Lead single ‘777’ is the song where all of these tendencies coalesce. Softly fuzzed guitars, dreamy vocals that float over the song, caught by the shifts in dynamics as though riding a breeze, all against a backdrop of reversed feedback that cushions the guitars throughout. Tender is right – the whole sonic experience is designed to be softened at every edge.

A lot of this cushioning is jettisoned for ‘Wreck My Life’, the EP’s second single. Written alongside PUP’s Stefan Babcock, this is a far punchier, punkier duet between Tudzin and Babcock. Even then, there is still a softening at play here. The second verse switches staccato guitar stabs for chugging, and the second chorus delicately layers vocal harmonies up. It’s clear that ‘Wreck My Life’ has greatly benefited from this collaboration between two punk songwriters with over a decade of experience – this is expertly crafted, catchy, poppy punk.

‘Nickel On The Fountain Floor’ takes a turn after this into ‘Bright Sun’ – ironically the darkest track here, and the one which lends the EP its name. This is all tender, no punk. Instruments are subdued, almost submerged. Electronic strings thrum at the edges. Tudzin’s voice sporadically takes on a vocoder effect. It’s slow, haunting.

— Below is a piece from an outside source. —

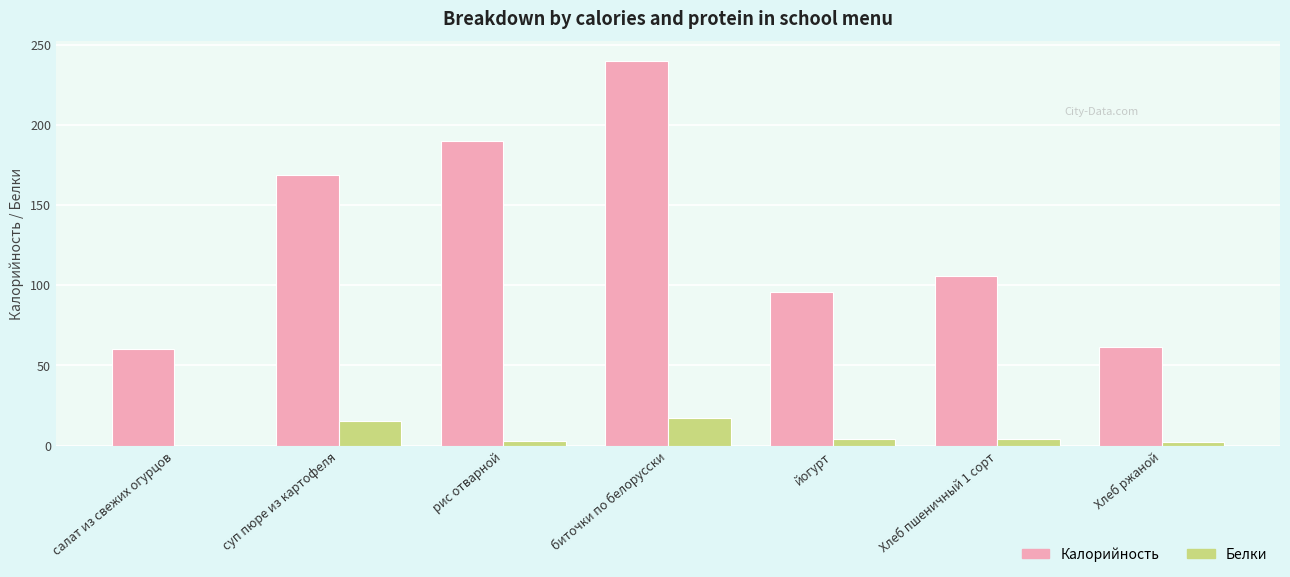

What is the sum of all Калорийность values?

921.9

There’s a similarity in ‘Hollow’, which follows ‘Bright Sun’. Led by an acoustic guitar, this is another song that is in no rush. A drum machine pulses underneath strums and arpeggiated synths and, of course, Tudzin’s quiet singing. Her vocal rhythms are slanted in the chorus, which is then picked up by a lead guitar line in the back half of the song that Tudzin ends up following herself.

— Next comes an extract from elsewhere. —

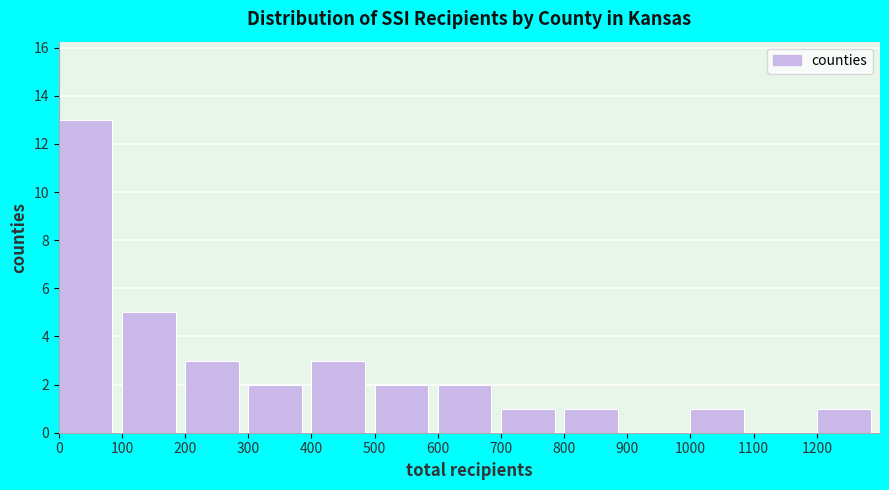

How tall is the bar that spans 100 to 200 on the x-axis? The values are not printed on the chart, so give them approximately, as read against the axis.

5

‘Skateboard Tattoo’ takes us out, a final return to a more fast-paced, punk style. It’s very skate punk, appropriately, very short, and yet retains the more tender elements that Illuminati Hotties have used throughout this EP. A lead guitar line played in half time, those vocals that are always deliberately gentle, mixed underneath the guitars here when the song demands the vocals themselves become harsher. We’re left with twenty seconds of drums, the chorus refrain being playfully sung low in the mix, a mere whisper of guitars.

That self-label of tenderpunk is clearly laid out across ‘Nickel On The Fountain Floor’ in all its variations. In fact, this EP feels like a manifesto for the sound as a whole; a showcase of a concept that spans across and unifies what otherwise could feel like a somewhat disparate release. Crucially, that sense of unification doesn’t actually require any knowledge of the tenderpunk label, as it is really achieved through a coherent, intentional writing and production style that seeds similarities and harmonious elements across all five songs here to create something full of difference that nonetheless hangs together very well.